Vision-Language Models (VLMs) demonstrate remarkable general-purpose capabilities but often fall short in specialized domains such as medical imaging or geometric problem-solving. Supervised Fine-Tuning (SFT) can enhance performance within a target domain, but it typically causes catastrophic forgetting, limiting its generalization. The central challenge, therefore, is to adapt VLMs to new domains while preserving their general-purpose capabilities. Continual pretraining is effective for expanding knowledge in Large Language Models (LLMs), but it is less feasible for VLMs due to prohibitive computational costs and the unavailability of pretraining data for most open-source models. This necessitates efficient post-training adaptation methods. Reinforcement learning (RL)-based approaches such as Group Relative Policy Optimization (GRPO) have shown promise in preserving general abilities, yet they often fail in domain adaptation scenarios where the model initially lacks sufficient domain knowledge, leading to optimization collapse. To bridge this gap, we propose Reinforced Curriculum Pre-Alignment (RCPA), a novel post-training paradigm that introduces a curriculum-aware progressive modulation mechanism. In the early phase, RCPA applies partial output constraints to safely expose the model to new domain concepts. As the model's domain familiarity increases, training gradually transitions to full generation optimization, refining responses and aligning them with domain-specific preferences. This staged adaptation balances domain knowledge acquisition with the preservation of general multimodal capabilities. Extensive experiments across specialized domains and general benchmarks validate the effectiveness of RCPA, establishing a practical pathway toward building high-performing and domain-adaptive VLMs.
Paper Structure (22 sections, 6 equations, 3 figures, 2 tables, 1 algorithm)

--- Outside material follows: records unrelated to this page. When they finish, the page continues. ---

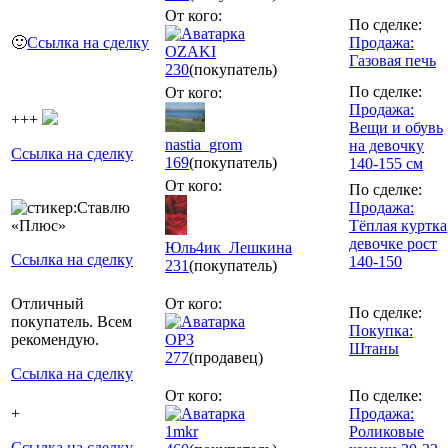
От кого:
По сделке:
🙂
Ссылка на сделку
Продажа:
OZAKI
Газовая печь
230
(покупатель)
По сделке:
От кого:
Продажа:
+++
Вещи и обувь
nastia_grom
на девочку
Ссылка на сделку
169
(покупатель)
140-155 см
От кого:
По сделке:
Продажа:
Тёплая куртка
девочке рост
Юль4ик_Лешкина
Ссылка на сделку
140-150
231
(покупатель)
Отличный
От кого:
По сделке:
покупатель. Всем
Покупка:
рекомендую.
ОРЗ
Штаны
277
(продавец)
Ссылка на сделку
От кого:
По сделке:
+
Продажа:
1mkr
Роликовые
Ссылка на сделку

This paper contains 22 sections, 6 equations, 3 figures, 2 tables, 1 algorithm.

Figures (3)

  • Figure 1: The Overview of RCPA. RCPA is a post-training framework that integrates domain knowledge acquisition with preference alignment in a curriculum-driven manner, built upon the GRPON (GRPO for Non-Deep-Thinking Models) framework for VQA-style tasks. It consists of two phases: Pre-Alignment, which introduces domain concepts with controlled constraints to bootstrap initial competence, and Reinforcement Alignment, which refines the model’s responses using full reward-driven optimization. Key components include Curriculum Progress Perception (CPP), which adjusts reward thresholds to match the model's evolving competence, and Curriculum Difficulty Perception (CDP), which prioritizes difficult samples to enhance training efficiency and prevent overfitting.

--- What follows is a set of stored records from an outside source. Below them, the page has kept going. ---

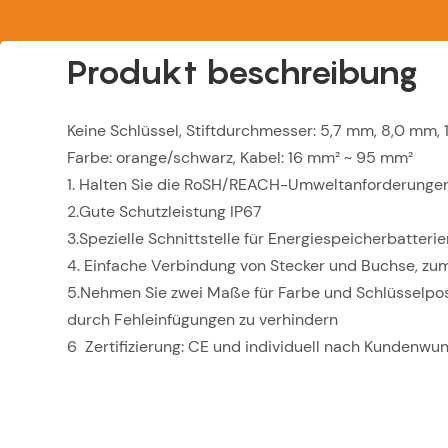
Produkt beschreibung
Keine Schlüssel, Stiftdurchmesser: 5,7 mm, 8,0 mm,
Farbe: orange/schwarz, Kabel: 16 mm² ~ 95 mm²
1. Halten Sie die RoSH/REACH-Umweltanforderungen
2.Gute Schutzleistung IP67
3.Spezielle Schnittstelle für Energiespeicherbatter
4. Einfache Verbindung von Stecker und Buchse, zu
5.Nehmen Sie zwei Maße für Farbe und Schlüsselpos
durch Fehleinfügungen zu verhindern
6 Zertifizierung: CE und individuell nach Kundenwu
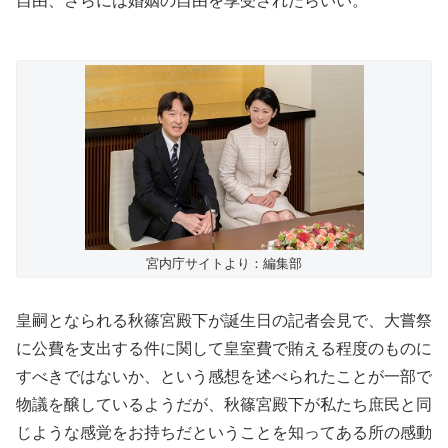
自由、さらには婚姻の自由を享受されたらいい。
宮内庁サイトより：編集部
皇嗣となられる秋篠宮殿下が誕生日の記者会見で、大嘗祭
に公費を支出する件に関して皇室費で賄える程度のものに
すべきではないか、という感想を述べられたことが一部で
物議を醸しているようだが、秋篠宮殿下が私たち庶民と同
じような感覚をお持ちだということを知ってある所の感動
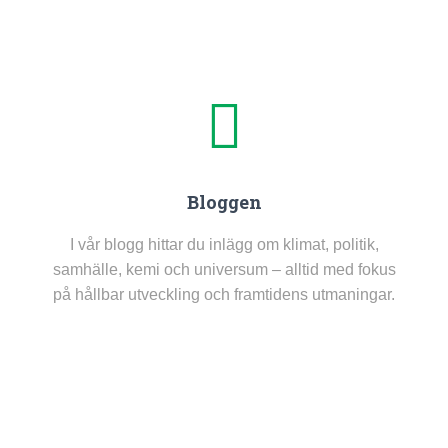
Bloggen
I vår blogg hittar du inlägg om klimat, politik,
samhälle, kemi och universum – alltid med fokus
på hållbar utveckling och framtidens utmaningar.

  • Figure 2: Results of Ablation and Parameter studies. (a) Ablation on COCO Captions demonstrates the contribution of CPP and CDP, with CPP leading to larger gains in domain-specific learning, while CDP enhances specialization by reweighting samples based on difficulty. (b) The impact of the sliding token ratio ($\sigma$) on domain knowledge learning and training efficiency reveals the optimal value of 16. (c) and (d) Parameter study results show that optimal performance is achieved with $\alpha=0.6, \beta=0.7, \delta_{\text{min}} = 0.7$, and $\delta_{\text{max}}=0.8$, based on aggregated evaluation metrics.
  • Figure 3: (a) The pre-alignment stage accounts for 28% of the total training time. (b) Under the same batch size, RCPA increases the computation time per step by 56% compared with GRPO. (c) Compared with GRPO, our RCPA reduces policy update variance by about 41% (measured via KL divergence between consecutive policies). (d) Compared with GRPO, our proposed RCPA enables a continuous and stable increment in reward values throughout the entire training process, demonstrating more favorable reward growth characteristics in terms of both sustainability and stability.